- Date posted
- 2y
An incident with ROCD+Relapse
Tw: Wrote in detail and a little Obssessions specific, if you take over other's obsessions then please be careful Hey everyone, hope y'all are doing alright. So I have had relationship OCD for quite a while and in fact one of my first OCD subtypes. And I've a boyfriend who I've been with for some time now and I really love him but, the Obssessions and concerns that I might not actually love him are returning (they were with my last boyfriend almsot two years ago, and it was a bad experience) however Currently with him I'm happy, but yesterday this Obssession got highly triggered, I'll say it in a little detail. So it was a voting time for my boyfriend at our college ( nothing important) and it's been going on for some time probably some weeks and, since we were both busy we hardly got to meet each other in the last few weeks because we lived a little far too.
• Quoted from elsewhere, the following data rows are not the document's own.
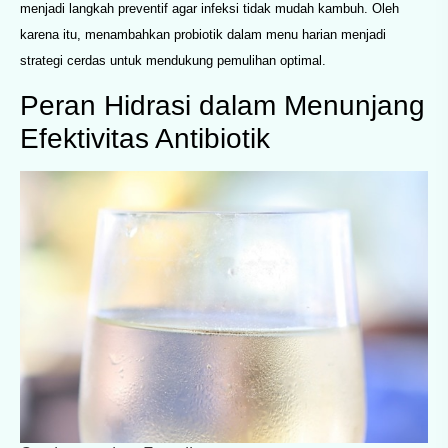
menjadi langkah preventif agar infeksi tidak mudah kambuh. Oleh
karena itu, menambahkan probiotik dalam menu harian menjadi
strategi cerdas untuk mendukung pemulihan optimal.
Peran Hidrasi dalam Menunjang
Efektivitas Antibiotik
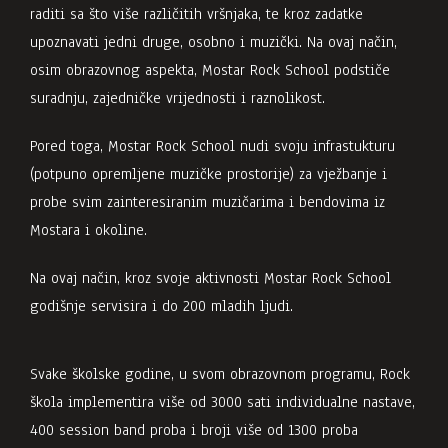
raditi sa što više različitih vršnjaka, te kroz zadatke
upoznavati jedni druge, osobno i muzički. Na ovaj način,
osim obrazovnog aspekta, Mostar Rock School podstiče
suradnju, zajedničke vrijednosti i raznolikost.
Pored toga, Mostar Rock School nudi svoju infrastukturu
(potpuno opremljene muzičke prostorije) za vježbanje i
probe svim zainteresiranim muzičarima i bendovima iz
Mostara i okoline.
Na ovaj način, kroz svoje aktivnosti Mostar Rock School
godišnje servisira i do 200 mladih ljudi.
Svake školske godine, u svom obrazovnom programu, Rock
škola implementira više od 3000 sati individualne nastave,
400 session band proba i broji više od 1300 proba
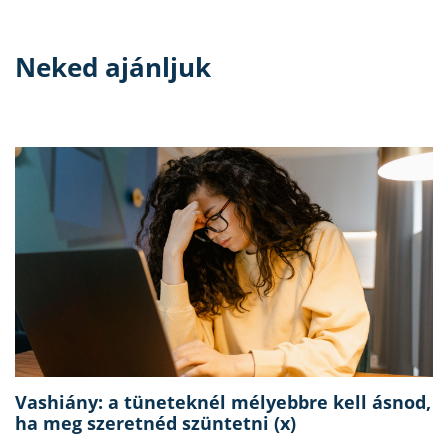
Neked ajánljuk
Vashiány: a tüneteknél mélyebbre kell ásnod,
ha meg szeretnéd szüntetni (x)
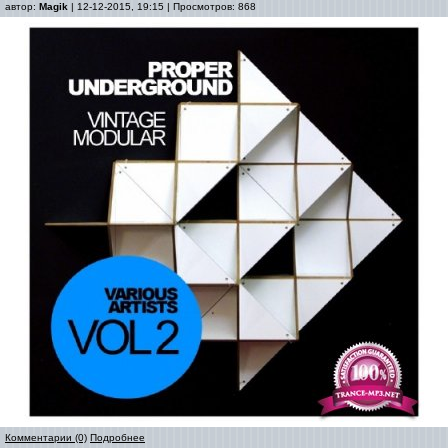
автор:
Magik
| 12-12-2015, 19:15 | Просмотров: 868
Комментарии (0)
Подробнее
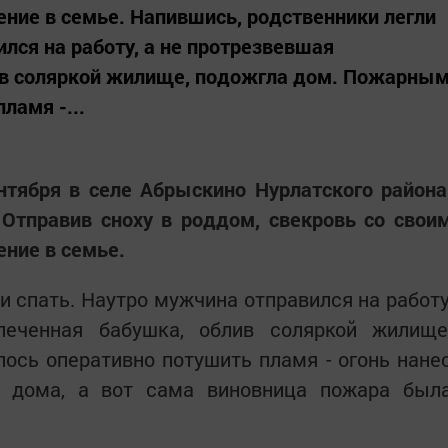
ние в семье. Напившись, родственники легли
лся на работу, а не протрезвевшая
ив соляркой жилище, подожгла дом. Пожарны
ламя -...
нтября в селе Абрыскино Нурлатского района
Отправив сноху в роддом, свекровь со свои
ние в семье.
и спать. Наутро мужчина отправился на работу
печенная бабушка, облив соляркой жилище
ось оперативно потушить пламя - огонь нане
и дома, а вот сама виновница пожара был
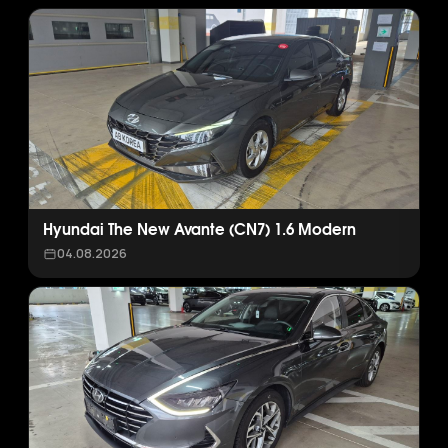
Hyundai The New Avante (CN7) 1.6 Modern
04.08.2026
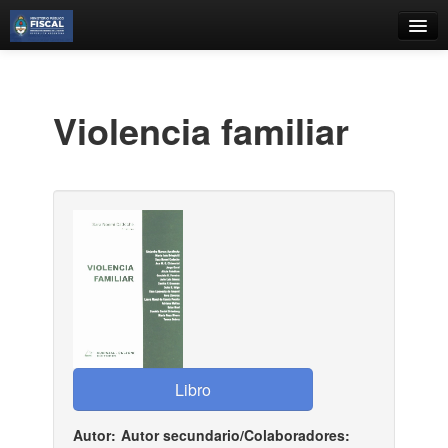
Catálogo
Búsqueda Avanzada
Violencia familiar
Estantes Virtuales
Contacto
Iniciar sesión
Autor:
Autor secundario/Colaboradores:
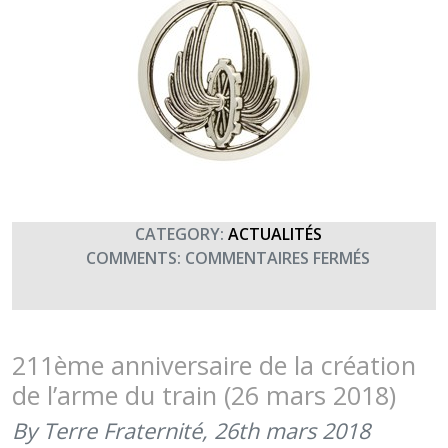
CATEGORY:
ACTUALITÉS
SUR
COMMENTS:
COMMENTAIRES FERMÉS
BON
ANNIVERS
À
L’ARME
211ème anniversaire de la création
DU
de l’arme du train (26 mars 2018)
TRAIN
(26
By Terre Fraternité,
26th mars 2018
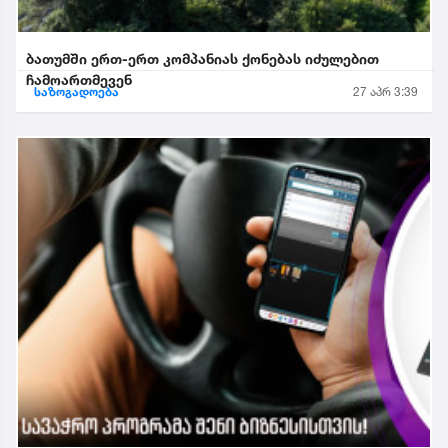
ბათუმში ერთ-ერთ კომპანიას ქონებას იძულებით
ჩამოართმევენ
საზოგადოება
27 აპრ 3:39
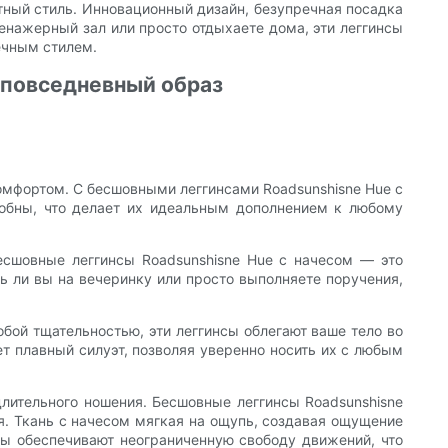
тный стиль. Инновационный дизайн, безупречная посадка
енажерный зал или просто отдыхаете дома, эти леггинсы
ечным стилем.
 повседневный образ
омфортом. С бесшовными леггинсами Roadsunshisne Hue с
добны, что делает их идеальным дополнением к любому
сшовные леггинсы Roadsunshisne Hue с начесом — это
 ли вы на вечеринку или просто выполняете поручения,
обой тщательностью, эти леггинсы облегают ваше тело во
т плавный силуэт, позволяя уверенно носить их с любым
лительного ношения. Бесшовные леггинсы Roadsunshisne
. Ткань с начесом мягкая на ощупь, создавая ощущение
нсы обеспечивают неограниченную свободу движений, что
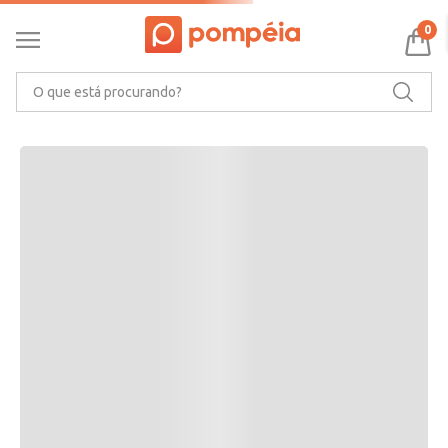
RECOMENDAMOS PARA VOCÊ
0
O que está procurando?
CARACTERÍSTICAS DO PRODUTO
Ler mais
MARCA
AVALIAÇÕES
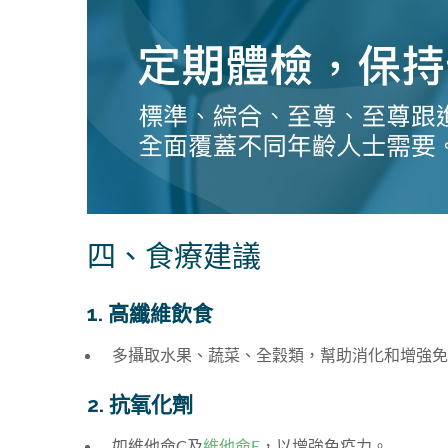
四、食療建議
1. 高纖維飲食
多攝取水果、蔬菜、全穀類，幫助消化和增強免
2. 抗氧化劑
如維他命C及
維他命E
，以增強免疫力。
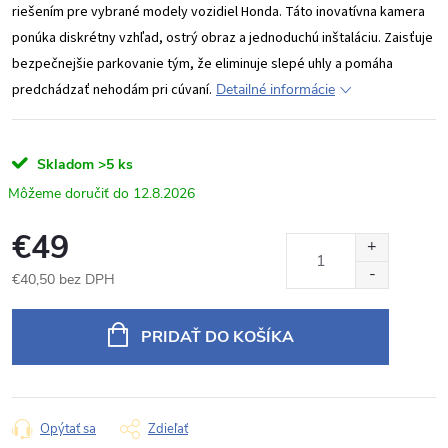
riešením pre vybrané modely vozidiel Honda. Táto inovatívna kamera
ponúka diskrétny vzhľad, ostrý obraz a jednoduchú inštaláciu. Zaisťuje
bezpečnejšie parkovanie tým, že eliminuje slepé uhly a pomáha
predchádzať nehodám pri cúvaní.
Detailné informácie
Skladom
>5 ks
12.8.2026
€49
€40,50 bez DPH
Jednotková
cena:
PRIDAŤ DO KOŠÍKA
Opýtať sa
Zdieľať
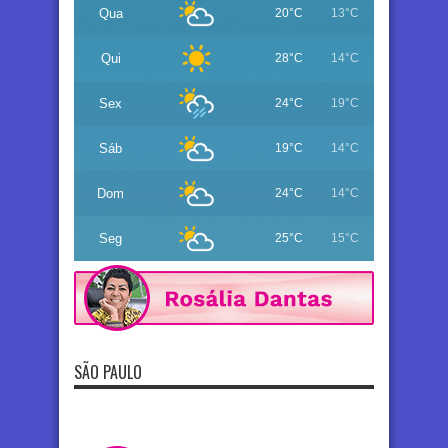
Qua
20°C
13°C
Qui
28°C
14°C
Sex
24°C
19°C
Sáb
19°C
14°C
Dom
24°C
14°C
Seg
25°C
15°C
SÃO PAULO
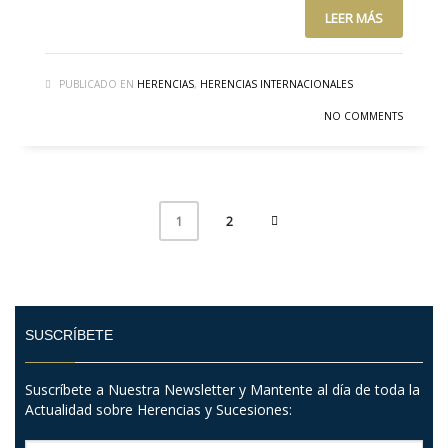
LEER MÁS
PUBLICADO EN
HERENCIAS
,
HERENCIAS INTERNACIONALES
NO COMMENTS
2
1
SUSCRÍBETE
Suscríbete a Nuestra Newsletter y Mantente al día de toda la
Actualidad sobre Herencias y Sucesiones:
So, I voted for him only half of the days ( the voting was supposed to happen everyday, online) and I forgot most of the days...but I really was just too much engaged with myself, I've felt so much happier after so much, I was able to enjoy the slightest things...and spend my time on studies and doing things I love and There were some inner strees going in my life too...which I don't want to pressurize him about, when he's already so much stressed with studies. But now that It finally came to me that the voting is over and I didn't paid attention to it when it was going on, I feel terrible because of it. And I keep thinking whether I really love him or not, or maybe I'm just using him just because he makes me happy...he really does but what's the point if I don't even care about him and support him? As much as I don't want to believe it, I don't know what to do! At this point it doesn't even matter to be that my rocd Relapsed but instead I really am just stuck on those thoughts...like what if it really is real?Any help would be appreciated.